Legendary Medics: Monica Brown And Sally Clarke In Afghanistan – Incredible Women In Uniform

Legendary Female Medics

Sometimes Army medics have to put themselves in harm’s way to save others. Unfortunately, two Army medics found themselves in that exact scenario in Afghanistan.

IED Attack & Ambush

On April 25, 2007, a Humvee carrying a group of Army soldiers was hit by an IED. The occupants were a part of the 82nd Airborne Division’s 782nd Brigade Support Battalion, 4th Brigade Combat Team were in the Paktika province on their way to meet with village leaders.

The Taliban were known for increasing their attacks in the region during the Spring, which is why medic Spc. Monica Brown was assigned to the unit.

Brown said it was a “constant mission.” On the day of the ambush, her vehicle drove into a streambed, and the soldiers heard someone yelling that another vehicle had been destroyed. Tires were flying, and the unit knew something was wrong.

Brown said, “I only saw the smoke from the vehicle when suddenly we started taking small-arms fire from all around us.” Staff Sgt. Jose Santos said, “Doc! Let’s go!”

Saving the Injured

Brown could see everyone was out of the vehicle, but two were seriously hurt on approach. When she got there, five were burned and cut, and Spc. Stanson Smith and Spc. Larry Spray had severe injuries.
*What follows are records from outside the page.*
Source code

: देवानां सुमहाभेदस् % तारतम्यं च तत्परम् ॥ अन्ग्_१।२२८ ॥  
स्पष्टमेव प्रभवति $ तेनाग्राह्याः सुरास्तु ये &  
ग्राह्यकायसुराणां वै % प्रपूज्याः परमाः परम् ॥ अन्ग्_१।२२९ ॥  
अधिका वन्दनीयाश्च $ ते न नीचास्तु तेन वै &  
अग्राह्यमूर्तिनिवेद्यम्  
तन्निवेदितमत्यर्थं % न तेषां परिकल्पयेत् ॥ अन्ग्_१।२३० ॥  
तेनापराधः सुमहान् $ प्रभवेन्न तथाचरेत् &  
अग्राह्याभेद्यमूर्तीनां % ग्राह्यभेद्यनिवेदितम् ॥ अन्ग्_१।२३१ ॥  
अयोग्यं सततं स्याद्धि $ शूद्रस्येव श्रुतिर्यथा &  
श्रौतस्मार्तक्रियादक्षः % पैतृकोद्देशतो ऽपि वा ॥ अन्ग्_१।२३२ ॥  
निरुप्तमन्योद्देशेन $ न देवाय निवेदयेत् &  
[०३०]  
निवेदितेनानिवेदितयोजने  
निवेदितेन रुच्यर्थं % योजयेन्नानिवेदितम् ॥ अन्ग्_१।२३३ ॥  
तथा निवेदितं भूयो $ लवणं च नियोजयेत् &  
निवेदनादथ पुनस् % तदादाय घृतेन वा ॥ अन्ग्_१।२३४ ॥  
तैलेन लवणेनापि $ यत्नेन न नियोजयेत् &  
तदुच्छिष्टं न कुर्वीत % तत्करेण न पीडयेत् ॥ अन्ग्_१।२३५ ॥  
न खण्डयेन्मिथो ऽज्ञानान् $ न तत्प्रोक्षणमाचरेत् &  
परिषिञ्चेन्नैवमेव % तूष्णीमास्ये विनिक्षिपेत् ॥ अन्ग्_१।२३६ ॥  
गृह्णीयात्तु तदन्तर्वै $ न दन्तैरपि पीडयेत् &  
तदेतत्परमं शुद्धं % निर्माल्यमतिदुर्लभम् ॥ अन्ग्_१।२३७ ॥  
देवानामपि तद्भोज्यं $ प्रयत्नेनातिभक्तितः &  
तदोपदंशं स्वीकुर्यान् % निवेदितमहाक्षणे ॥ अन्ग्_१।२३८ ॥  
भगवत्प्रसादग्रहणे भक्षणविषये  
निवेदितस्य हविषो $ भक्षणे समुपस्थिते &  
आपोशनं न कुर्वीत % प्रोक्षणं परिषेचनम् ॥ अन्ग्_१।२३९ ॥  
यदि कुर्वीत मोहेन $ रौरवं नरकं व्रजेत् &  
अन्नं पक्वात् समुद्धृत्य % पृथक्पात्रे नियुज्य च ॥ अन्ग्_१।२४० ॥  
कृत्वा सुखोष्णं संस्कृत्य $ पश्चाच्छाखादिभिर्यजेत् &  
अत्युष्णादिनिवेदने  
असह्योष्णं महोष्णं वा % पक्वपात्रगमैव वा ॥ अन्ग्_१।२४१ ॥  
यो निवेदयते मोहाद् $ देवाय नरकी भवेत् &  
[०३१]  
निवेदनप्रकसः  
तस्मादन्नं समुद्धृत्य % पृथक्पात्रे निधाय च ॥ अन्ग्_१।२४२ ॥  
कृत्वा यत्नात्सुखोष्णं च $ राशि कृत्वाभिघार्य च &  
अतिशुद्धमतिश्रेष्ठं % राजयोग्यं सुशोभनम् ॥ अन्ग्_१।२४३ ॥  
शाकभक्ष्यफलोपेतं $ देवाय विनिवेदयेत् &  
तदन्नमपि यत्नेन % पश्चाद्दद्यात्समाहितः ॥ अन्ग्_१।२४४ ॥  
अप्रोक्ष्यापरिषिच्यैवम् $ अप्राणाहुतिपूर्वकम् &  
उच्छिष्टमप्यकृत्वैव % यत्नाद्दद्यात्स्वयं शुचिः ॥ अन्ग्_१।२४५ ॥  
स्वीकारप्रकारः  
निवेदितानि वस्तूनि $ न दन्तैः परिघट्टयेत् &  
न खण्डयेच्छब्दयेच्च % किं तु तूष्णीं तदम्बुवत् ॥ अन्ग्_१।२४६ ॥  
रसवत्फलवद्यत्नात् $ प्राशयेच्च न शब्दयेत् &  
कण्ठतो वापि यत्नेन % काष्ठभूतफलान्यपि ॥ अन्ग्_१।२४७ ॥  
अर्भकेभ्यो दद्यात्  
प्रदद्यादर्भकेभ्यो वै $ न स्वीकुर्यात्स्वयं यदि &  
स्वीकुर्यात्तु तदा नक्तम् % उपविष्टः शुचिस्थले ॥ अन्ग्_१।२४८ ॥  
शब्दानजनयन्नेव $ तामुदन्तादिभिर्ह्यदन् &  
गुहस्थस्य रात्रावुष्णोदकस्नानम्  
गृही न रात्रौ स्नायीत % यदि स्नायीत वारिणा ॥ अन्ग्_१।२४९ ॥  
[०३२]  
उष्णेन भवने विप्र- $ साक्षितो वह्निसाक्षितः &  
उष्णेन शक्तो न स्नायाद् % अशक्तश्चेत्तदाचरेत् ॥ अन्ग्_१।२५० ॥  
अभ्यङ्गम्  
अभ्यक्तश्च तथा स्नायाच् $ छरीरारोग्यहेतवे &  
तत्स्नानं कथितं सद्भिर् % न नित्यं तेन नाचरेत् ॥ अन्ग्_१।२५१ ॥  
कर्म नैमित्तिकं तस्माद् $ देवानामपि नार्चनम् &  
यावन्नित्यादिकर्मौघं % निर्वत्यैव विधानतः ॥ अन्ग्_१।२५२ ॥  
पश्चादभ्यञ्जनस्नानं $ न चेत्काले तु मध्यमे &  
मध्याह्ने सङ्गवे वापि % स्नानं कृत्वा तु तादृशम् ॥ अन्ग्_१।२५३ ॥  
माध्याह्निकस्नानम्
According to the Washington Post, Spray was burned severely, and Smith could not see due to a cut on his forehead. As they moved the two men away from the vehicle, mortar rounds began to rain down on them.

Brown counted over a dozen, and if that wasn’t bad enough, the rounds they were carrying in the Humvee began to explode. Plus, there was small arms fire from two machine guns.

Santos drove a pickup truck over to pick up the two men, while Brown told Smith to keep Spray talking. Brown was presented with the Silver Star.

Sangin Attack

The Taliban ambushed army medic Lance Corporal Sally Clarke and her unit, and she stayed to help the injured. Clarke had shrapnel in her shoulder and back the entire time. She ignored the pain and treated the wounded, including the severely injured Cpl. Mather.

When the helicopter came, Clarke would not go and stayed with her patrol in Sangin so they would not be without a medic. She went back with them to their base and was treated by a medical aid post doctor.